Когда тебе рассказывают о чужом горе, ты не можешь это горе у человека забрать, ощутив цвет его горя и его послевкусие, ты лишь можешь его перенять на время, чтобы почувствовать вкус того, что имеешь.
Чего ты не был лишен никогда.
– Здравствуй. Ты сегодня рано. Что-то случилось? Ужин в холодильнике, если захочешь, я разогрею. Что с тобой, в самом де…
Доктор Браун поцеловал миссис Браун в губы. Женщина не была готова к такому повороту, а потому чуть было не отпихнула Фредерика, как чужого незнакомого мужчину, который собрался вдруг ее поцеловать. А затем она приказала своему телу расслабиться. Она никогда не считала, что от ее мужа дурно пахнет, но уже несколько лет Мэри казалось, что от него не пахнет вообще. Словно ее муж вдруг лишился какой-то самой важной части себя, того молодого и романтичного Фредерика, который умел ее слушать, который ценил ее запах. Который мог написать о ней даже стих, пусть и с плохими рифмами. Главное, что он мог из своей души для нее что-то вынуть и отдать. То, на что она могла вдохновить.
– Да что с тобой в последнее время такое? – спросила Мэри сразу после его поцелуя.
– Ничего. Тебе было неприятно?
– Нет, приятно, даже как-то неожиданно. Неловко мне, что ли…
– Тебе неловко, что твой муж тебя целует?

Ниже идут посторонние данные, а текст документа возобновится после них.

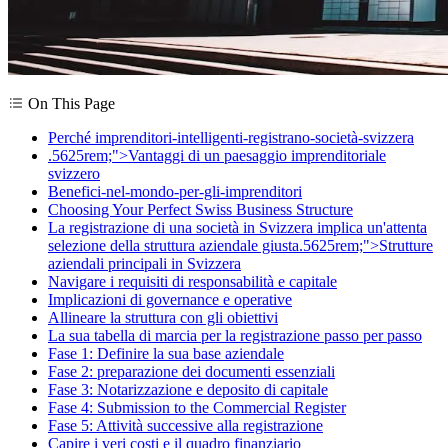
On This Page
Perché imprenditori-intelligenti-registrano-società-svizzera
.5625rem;">Vantaggi di un paesaggio imprenditoriale
svizzero
Benefici-nel-mondo-per-gli-imprenditori
Choosing Your Perfect Swiss Business Structure
La registrazione di una società in Svizzera implica un'attenta
selezione della struttura aziendale giusta.5625rem;">Strutture
aziendali principali in Svizzera
Navigare i requisiti di responsabilità e capitale
Implicazioni di governance e operative
Allineare la struttura con gli obiettivi
La sua tabella di marcia per la registrazione passo per passo
Fase 1: Definire la sua base aziendale
Fase 2: preparazione dei documenti essenziali
Fase 3: Notarizzazione e deposito di capitale
Fase 4: Submission to the Commercial Register
Fase 5: Attività successive alla registrazione
Capire i veri costi e il quadro finanziario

– Мне неловко, Фредерик, оттого, что мой муж меня целует раз в три месяца. И чаще всего это происходит после секса. Может быть, ты мне расскажешь, в чем причина? Хотя… Я догадываюсь.
– И в чем же, по-твоему?
– Тебе понравилась какая-то молоденькая девушка в клинике. Не знаю, кто она – врач или пациентка, это не важно. Ты ее мысленно… Мысленно касаешься. А потом приходишь домой, закрываешь глаза и ищешь ее во мне.
Я права?
– Нет, Мэри Элизабет Браун. На этот раз вы ошиблись. Мне никто не нравится, кроме вас. Странно, что ты списала меня со счетов преждевременно. Но больше меня удивляет то, что ты мне до сих пор нравишься! Ты там, внутри меня, мысленно любима в глубине души. Ты этого, конечно, не можешь увидеть и почувствовать. Тебе любовь нужно трогать руками и поглощать ушами. Но я не отказывался от тебя, не искал тебе замены, а просто утаил зачем-то свои чувства к тебе. А сегодня один мой пациент натолкнул меня на то, что я таю свои эмоции и чувства в себе. Боюсь показать их тебе, сыну, всему миру, наверное, даже себе боюсь их озвучить.